[Excerpts from a dataset]
BEGIN

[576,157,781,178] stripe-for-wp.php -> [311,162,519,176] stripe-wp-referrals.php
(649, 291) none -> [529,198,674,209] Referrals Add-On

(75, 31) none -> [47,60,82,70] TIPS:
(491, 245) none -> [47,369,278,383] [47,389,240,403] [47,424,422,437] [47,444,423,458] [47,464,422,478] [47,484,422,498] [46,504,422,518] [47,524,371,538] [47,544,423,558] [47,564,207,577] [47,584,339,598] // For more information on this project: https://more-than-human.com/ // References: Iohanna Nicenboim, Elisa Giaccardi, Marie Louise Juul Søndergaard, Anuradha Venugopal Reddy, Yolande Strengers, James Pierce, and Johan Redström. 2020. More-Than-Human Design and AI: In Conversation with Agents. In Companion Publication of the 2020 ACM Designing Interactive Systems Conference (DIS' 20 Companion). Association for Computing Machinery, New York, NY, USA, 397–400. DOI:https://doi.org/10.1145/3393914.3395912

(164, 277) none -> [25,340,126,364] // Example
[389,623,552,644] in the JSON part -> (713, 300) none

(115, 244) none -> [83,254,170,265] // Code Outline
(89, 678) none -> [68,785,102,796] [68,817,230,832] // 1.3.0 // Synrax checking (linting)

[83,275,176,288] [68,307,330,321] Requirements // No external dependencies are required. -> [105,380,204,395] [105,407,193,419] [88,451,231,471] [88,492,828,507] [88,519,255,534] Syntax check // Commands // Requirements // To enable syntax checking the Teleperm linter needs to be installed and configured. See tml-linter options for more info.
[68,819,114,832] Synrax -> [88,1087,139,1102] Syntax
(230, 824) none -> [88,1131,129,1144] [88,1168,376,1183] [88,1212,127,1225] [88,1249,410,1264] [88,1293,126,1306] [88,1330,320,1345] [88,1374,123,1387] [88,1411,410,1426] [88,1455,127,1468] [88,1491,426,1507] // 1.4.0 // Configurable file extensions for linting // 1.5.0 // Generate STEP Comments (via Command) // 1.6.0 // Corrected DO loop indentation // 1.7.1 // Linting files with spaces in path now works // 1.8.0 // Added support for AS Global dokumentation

END

Work order
Repeat each line above exactly as it stands.

Response to the exercise
[576,157,781,178] stripe-for-wp.php -> [311,162,519,176] stripe-wp-referrals.php
(649, 291) none -> [529,198,674,209] Referrals Add-On

(75, 31) none -> [47,60,82,70] TIPS:
(491, 245) none -> [47,369,278,383] [47,389,240,403] [47,424,422,437] [47,444,423,458] [47,464,422,478] [47,484,422,498] [46,504,422,518] [47,524,371,538] [47,544,423,558] [47,564,207,577] [47,584,339,598] // For more information on this project: https://more-than-human.com/ // References: Iohanna Nicenboim, Elisa Giaccardi, Marie Louise Juul Søndergaard, Anuradha Venugopal Reddy, Yolande Strengers, James Pierce, and Johan Redström. 2020. More-Than-Human Design and AI: In Conversation with Agents. In Companion Publication of the 2020 ACM Designing Interactive Systems Conference (DIS' 20 Companion). Association for Computing Machinery, New York, NY, USA, 397–400. DOI:https://doi.org/10.1145/3393914.3395912

(164, 277) none -> [25,340,126,364] // Example
[389,623,552,644] in the JSON part -> (713, 300) none

(115, 244) none -> [83,254,170,265] // Code Outline
(89, 678) none -> [68,785,102,796] [68,817,230,832] // 1.3.0 // Synrax checking (linting)

[83,275,176,288] [68,307,330,321] Requirements // No external dependencies are required. -> [105,380,204,395] [105,407,193,419] [88,451,231,471] [88,492,828,507] [88,519,255,534] Syntax check // Commands // Requirements // To enable syntax checking the Teleperm linter needs to be installed and configured. See tml-linter options for more info.
[68,819,114,832] Synrax -> [88,1087,139,1102] Syntax
(230, 824) none -> [88,1131,129,1144] [88,1168,376,1183] [88,1212,127,1225] [88,1249,410,1264] [88,1293,126,1306] [88,1330,320,1345] [88,1374,123,1387] [88,1411,410,1426] [88,1455,127,1468] [88,1491,426,1507] // 1.4.0 // Configurable file extensions for linting // 1.5.0 // Generate STEP Comments (via Command) // 1.6.0 // Corrected DO loop indentation // 1.7.1 // Linting files with spaces in path now works // 1.8.0 // Added support for AS Global dokumentation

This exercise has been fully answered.